(Records from a dataset)
=-=-=
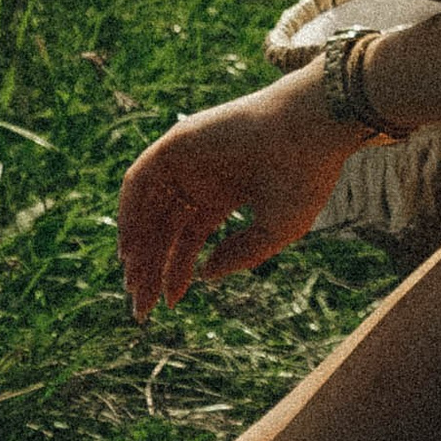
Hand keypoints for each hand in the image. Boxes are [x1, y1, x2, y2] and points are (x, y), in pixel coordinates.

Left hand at [115, 64, 353, 322]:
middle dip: (151, 269)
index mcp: (228, 194)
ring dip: (137, 247)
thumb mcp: (276, 230)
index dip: (177, 270)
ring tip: (134, 286)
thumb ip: (239, 255)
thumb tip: (204, 276)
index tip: (170, 304)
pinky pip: (140, 180)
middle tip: (141, 309)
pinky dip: (129, 212)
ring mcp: (188, 159)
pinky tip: (130, 248)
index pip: (190, 237)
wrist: (311, 131)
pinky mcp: (177, 142)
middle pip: (165, 229)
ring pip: (149, 209)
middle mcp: (203, 178)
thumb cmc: (303, 179)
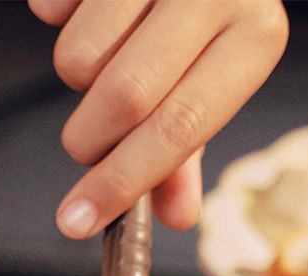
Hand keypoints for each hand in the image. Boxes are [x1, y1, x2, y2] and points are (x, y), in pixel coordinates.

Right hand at [36, 0, 287, 236]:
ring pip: (79, 56)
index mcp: (254, 38)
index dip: (121, 183)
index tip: (74, 222)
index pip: (179, 129)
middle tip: (89, 140)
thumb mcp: (216, 75)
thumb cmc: (209, 9)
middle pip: (124, 97)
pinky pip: (53, 6)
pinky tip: (90, 7)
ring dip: (76, 77)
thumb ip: (188, 147)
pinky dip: (58, 19)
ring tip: (106, 54)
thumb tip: (175, 216)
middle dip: (89, 140)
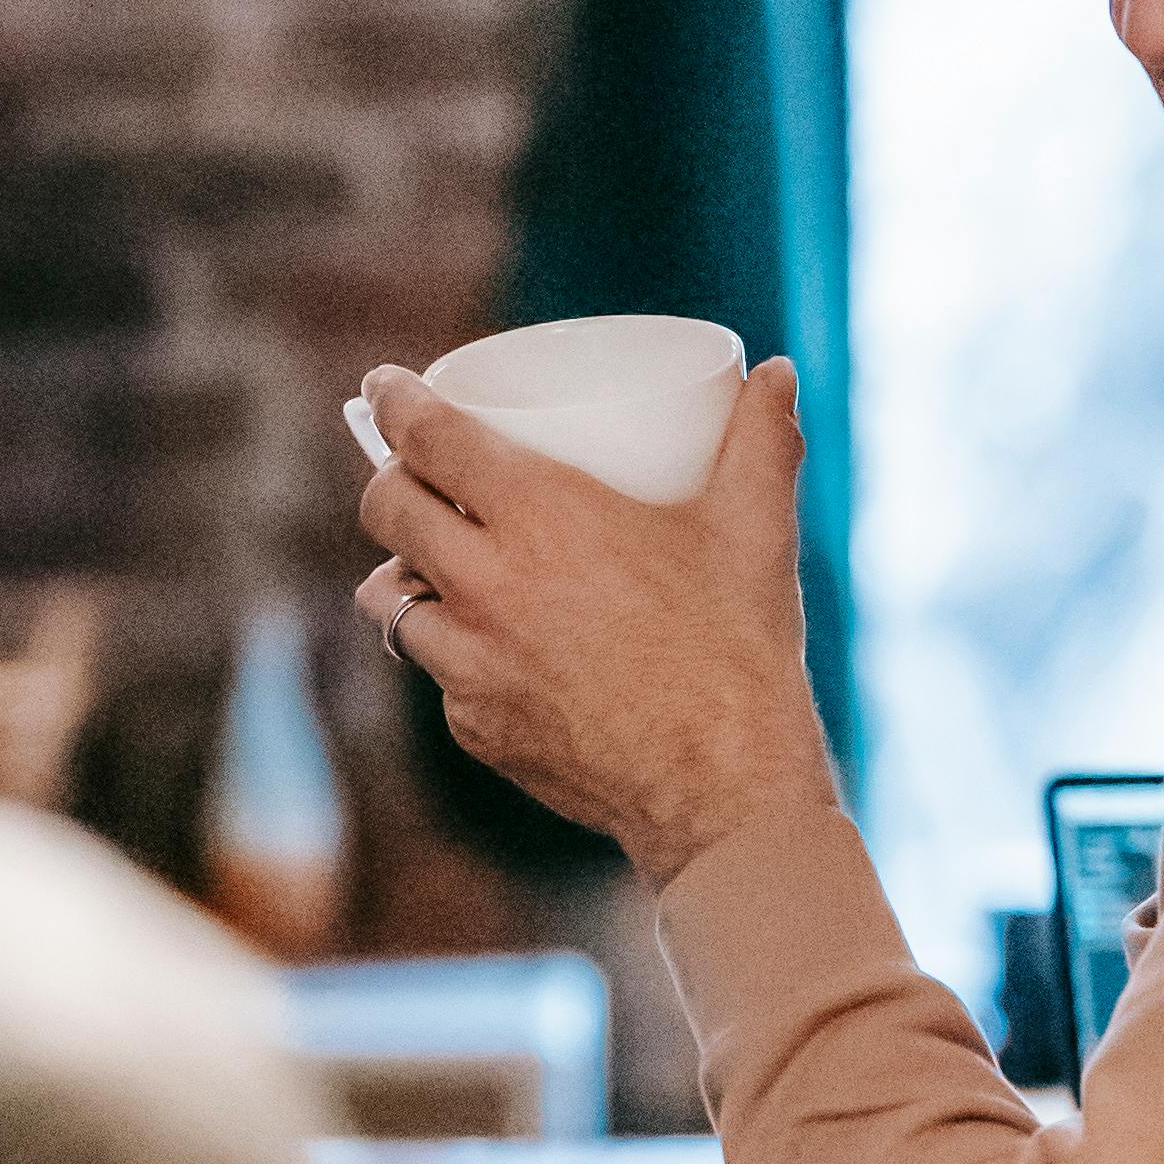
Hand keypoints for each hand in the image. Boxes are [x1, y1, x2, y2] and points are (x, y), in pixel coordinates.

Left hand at [356, 356, 834, 892]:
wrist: (723, 790)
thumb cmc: (738, 651)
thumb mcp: (755, 530)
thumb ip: (764, 441)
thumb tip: (779, 373)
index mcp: (542, 516)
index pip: (428, 440)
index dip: (395, 403)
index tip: (384, 388)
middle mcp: (486, 585)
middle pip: (387, 510)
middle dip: (388, 481)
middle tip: (411, 475)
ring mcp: (470, 664)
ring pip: (387, 599)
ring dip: (403, 573)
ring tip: (434, 567)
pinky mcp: (474, 727)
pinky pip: (438, 676)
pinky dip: (454, 654)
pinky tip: (487, 652)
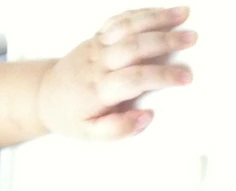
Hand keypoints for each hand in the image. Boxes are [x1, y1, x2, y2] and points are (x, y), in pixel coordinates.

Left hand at [38, 6, 197, 138]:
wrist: (43, 96)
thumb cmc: (70, 115)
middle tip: (192, 38)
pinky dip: (141, 13)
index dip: (161, 76)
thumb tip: (147, 117)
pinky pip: (118, 20)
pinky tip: (162, 11)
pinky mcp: (96, 38)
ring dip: (156, 18)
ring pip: (127, 27)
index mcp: (98, 90)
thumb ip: (117, 130)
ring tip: (184, 14)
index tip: (186, 77)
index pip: (134, 79)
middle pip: (134, 46)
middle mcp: (97, 64)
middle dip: (165, 40)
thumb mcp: (89, 133)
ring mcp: (96, 47)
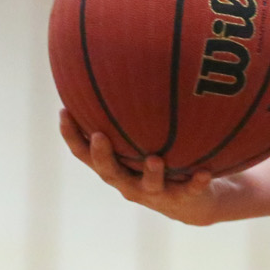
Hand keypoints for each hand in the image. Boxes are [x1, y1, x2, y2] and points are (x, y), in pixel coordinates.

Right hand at [59, 112, 237, 226]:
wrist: (193, 203)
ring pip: (149, 186)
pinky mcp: (183, 199)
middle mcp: (129, 183)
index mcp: (115, 167)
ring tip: (155, 160)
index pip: (85, 154)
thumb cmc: (161, 163)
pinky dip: (196, 182)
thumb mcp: (142, 140)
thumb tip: (117, 66)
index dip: (72, 135)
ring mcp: (155, 193)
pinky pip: (190, 190)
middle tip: (100, 136)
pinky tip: (205, 172)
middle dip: (103, 156)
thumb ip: (129, 118)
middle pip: (110, 172)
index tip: (64, 111)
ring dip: (152, 173)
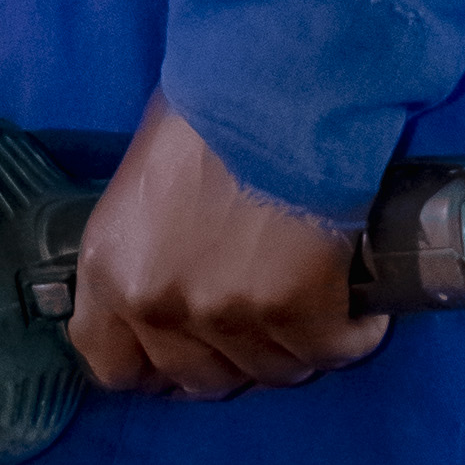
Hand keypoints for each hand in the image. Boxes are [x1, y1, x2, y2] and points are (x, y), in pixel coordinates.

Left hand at [68, 101, 387, 399]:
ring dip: (294, 344)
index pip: (113, 366)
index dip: (154, 365)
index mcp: (109, 270)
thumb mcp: (142, 183)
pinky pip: (331, 350)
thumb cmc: (209, 110)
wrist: (279, 85)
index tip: (184, 351)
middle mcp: (159, 306)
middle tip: (262, 320)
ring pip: (271, 372)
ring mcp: (229, 317)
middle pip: (201, 379)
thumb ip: (146, 248)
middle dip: (232, 357)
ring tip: (314, 299)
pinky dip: (350, 331)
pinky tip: (355, 302)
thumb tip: (176, 278)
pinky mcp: (299, 313)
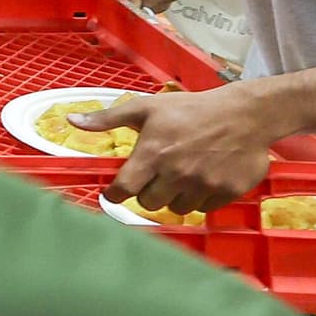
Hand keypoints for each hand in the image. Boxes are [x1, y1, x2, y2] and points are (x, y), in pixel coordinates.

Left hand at [97, 81, 287, 214]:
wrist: (244, 114)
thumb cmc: (191, 109)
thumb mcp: (146, 107)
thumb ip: (107, 118)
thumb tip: (72, 120)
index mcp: (153, 153)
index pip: (124, 189)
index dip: (115, 194)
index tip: (113, 193)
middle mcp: (177, 173)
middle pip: (149, 204)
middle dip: (147, 193)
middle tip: (155, 177)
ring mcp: (203, 185)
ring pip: (177, 209)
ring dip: (174, 197)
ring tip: (181, 175)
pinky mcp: (226, 192)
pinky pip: (204, 209)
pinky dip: (199, 199)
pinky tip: (203, 178)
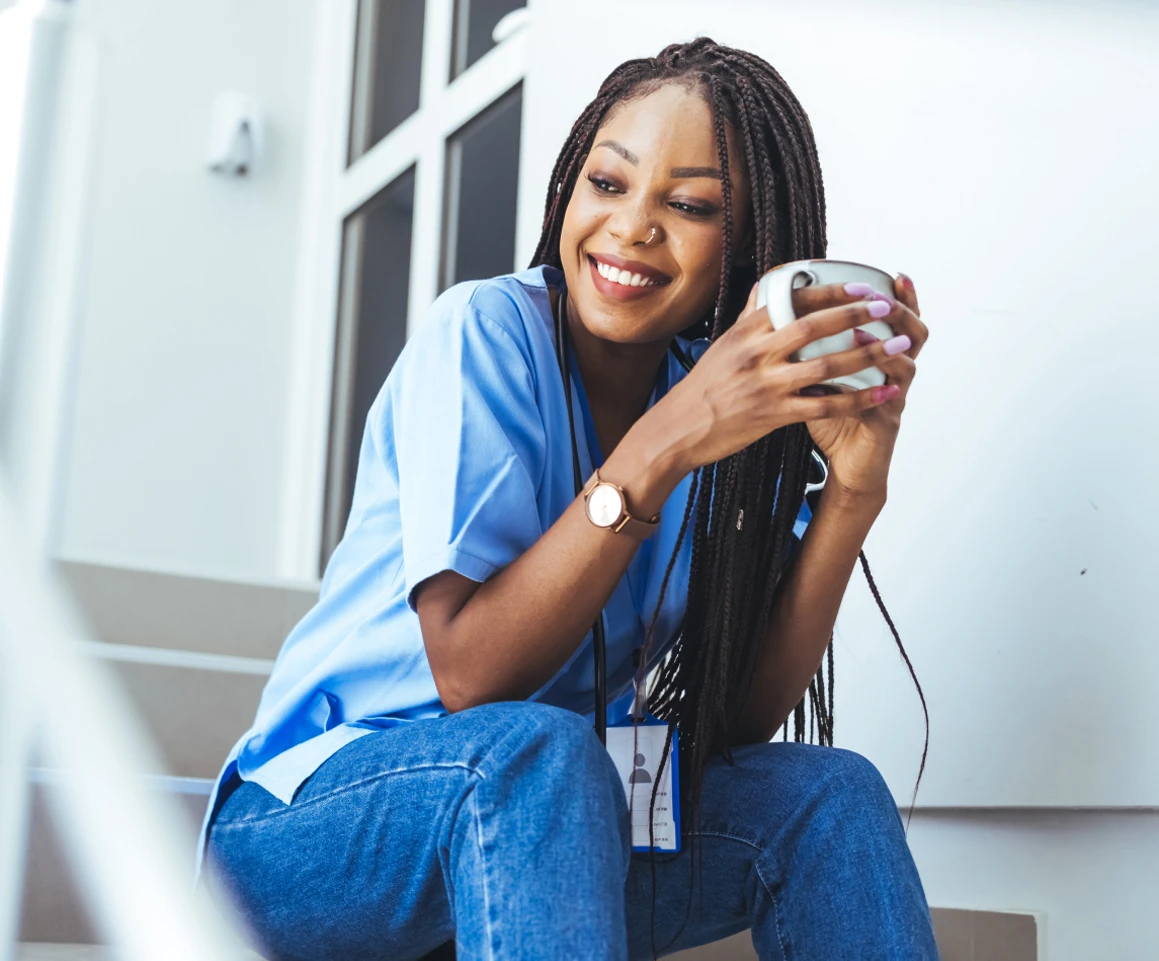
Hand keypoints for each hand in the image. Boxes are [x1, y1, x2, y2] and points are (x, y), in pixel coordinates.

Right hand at [656, 278, 923, 473]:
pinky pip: (824, 406)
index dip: (832, 292)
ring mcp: (765, 385)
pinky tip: (882, 394)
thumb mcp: (723, 344)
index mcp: (747, 331)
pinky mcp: (772, 415)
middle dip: (855, 316)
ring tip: (898, 348)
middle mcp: (756, 353)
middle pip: (814, 328)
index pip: (795, 302)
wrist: (678, 429)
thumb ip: (751, 315)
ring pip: (825, 365)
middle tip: (887, 308)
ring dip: (867, 356)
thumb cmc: (703, 386)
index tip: (862, 286)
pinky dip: (857, 400)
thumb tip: (767, 284)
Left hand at [798, 275, 927, 497]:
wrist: (842, 465)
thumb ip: (809, 350)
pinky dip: (875, 385)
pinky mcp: (885, 422)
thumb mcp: (818, 377)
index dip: (902, 298)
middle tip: (884, 295)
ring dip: (890, 343)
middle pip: (914, 334)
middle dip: (903, 311)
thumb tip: (780, 317)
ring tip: (870, 325)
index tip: (896, 275)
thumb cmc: (828, 418)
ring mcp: (893, 398)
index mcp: (878, 359)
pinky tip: (859, 373)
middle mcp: (893, 374)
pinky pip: (887, 400)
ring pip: (907, 364)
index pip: (897, 322)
=-=-=
▸ **Required work**
Among the entries, how many lines contain the word "Left"? Give the number alone.

▸ **Solution for this exercise**
6